Calculating quintile based scores on R

I have a dataframe with year (2006 to 2010), 4 industry sectors, 150 firm names and the net income of these firms. In total I have 750 observations, one for each firm for each year. I want to give scores to firms for their income within each industry year based on the quintiles. So, firms with income in the top 20% within each industry-year get a score of 5, the next 20% get a score of 4 and so on. The bottom 20% get a score of 1.
The sample data base is:
Year Industry Firm Income
2006 Chemicals ABC 334.50
2007 Chemicals ABC 388.98
.
.
2006 Pharma XYZ 91.45
.
.
How do I do this in R? I have tried aggregate and tapply along with quantile but am not able to arrive at the logic that should be used for this. Please help.

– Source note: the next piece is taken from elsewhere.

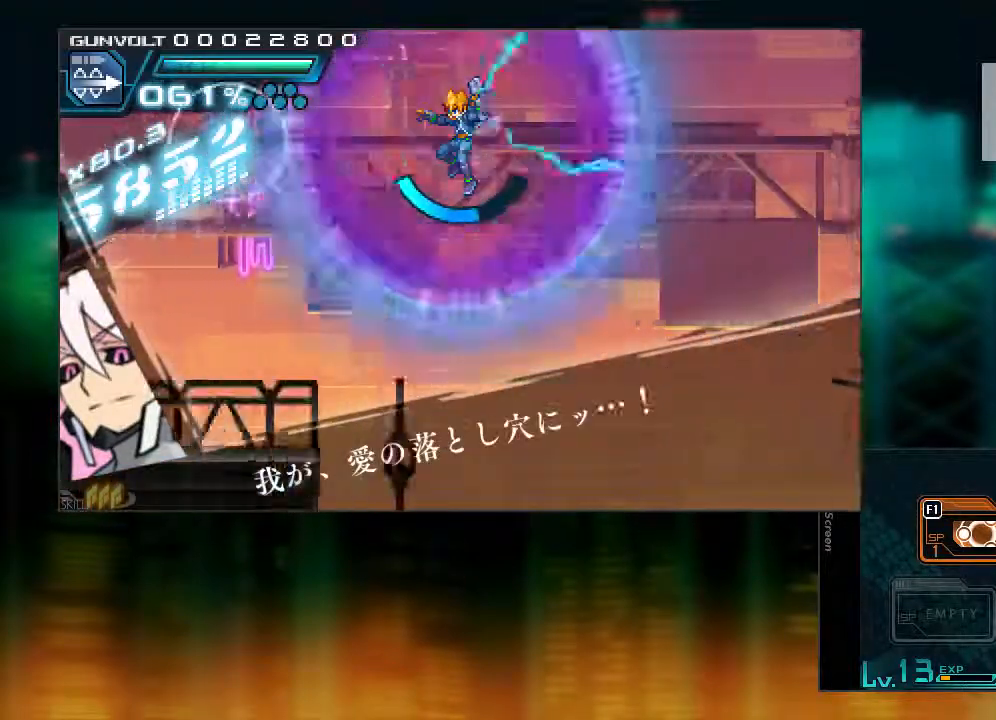
{"buttons": [], "events": [[117, "R1", "up"]]}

I tried this just to allocate a score of 1 to the lowest 20%, but it returned an error.
db10$score <- ifelse(db10$income < aggregate(income~Year+industry,db10,quantile,c(0.2)),1,0)
Try this method:
First, I'll create the sample where to test the function below:
y = c(rep(2001,15),rep(2002,15),rep(2003,15))

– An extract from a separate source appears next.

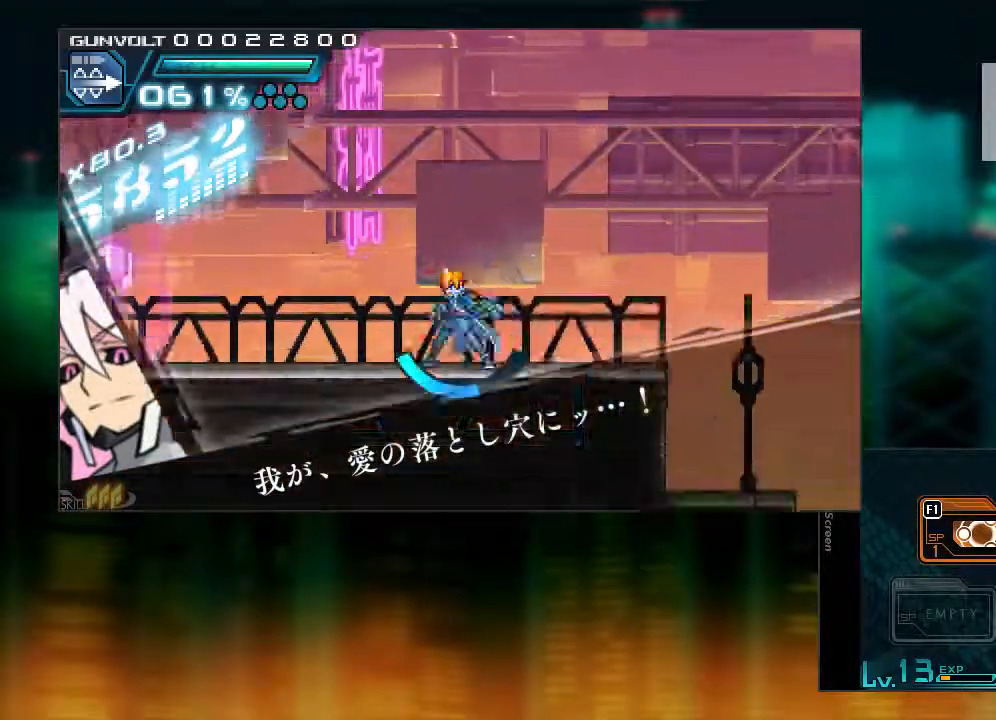
{"buttons": [], "events": []}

ind = c("A","B","C","D","E","G","H","I","J","K","L","M","N","O","P")
val = runif(45,10,100)
df = data.frame(y,ind,val)
head(df,20)
y ind val
1 2001 A 63.32011
2 2001 B 85.67976
3 2001 C 86.77527
4 2001 D 32.18319
5 2001 E 49.86626
6 2001 G 57.73214
7 2001 H 18.08216
8 2001 I 22.31012
9 2001 J 44.11174
10 2001 K 54.76902
11 2001 L 41.82495
12 2001 M 64.84514
13 2001 N 59.16529
14 2001 O 61.28870
15 2001 P 84.76561
16 2002 A 83.68185
17 2002 B 45.01354
18 2002 C 62.22964
19 2002 D 98.41717
20 2002 E 19.91548
There are 3 years, and industries from A to P. The data frame is ordered by year and later by industry.
This function below takes a year value y and calculates the quintile category for all df$val where the year df$y is y
quintile = function(y) {
x = df$val[df$y == y]
qn = quantile(x, probs = (0:5)/5)
result = as.numeric(cut(x, qn, include.lowest = T))
}
The only thing left is to apply this function to the unique year values
df$qn = unlist(lapply(unique(df$y), quintile))
Result:
> head(df,20)
y ind val qn
1 2001 A 63.32011 4
2 2001 B 85.67976 5
3 2001 C 86.77527 5
4 2001 D 32.18319 1
5 2001 E 49.86626 2
6 2001 G 57.73214 3
7 2001 H 18.08216 1
8 2001 I 22.31012 1
9 2001 J 44.11174 2
10 2001 K 54.76902 3
11 2001 L 41.82495 2
12 2001 M 64.84514 4
13 2001 N 59.16529 3
14 2001 O 61.28870 4
15 2001 P 84.76561 5
16 2002 A 83.68185 4
17 2002 B 45.01354 1
18 2002 C 62.22964 3
19 2002 D 98.41717 5
20 2002 E 19.91548 1
Maybe there is a much simpler way to implement this...
Grouping by two columns
If you want to calculate quintiles based on the grouping of two columns: y and grp
y = c(rep(2001,15),rep(2002,15),rep(2003,15))
grp = c("G1","G1","G1","G1","G1","G2","G2","G2","G2","G2","G3","G3","G3","G3","G3")
ind = c("A","B","C","D","E","G","H","I","J","K","L","M","N","O","P")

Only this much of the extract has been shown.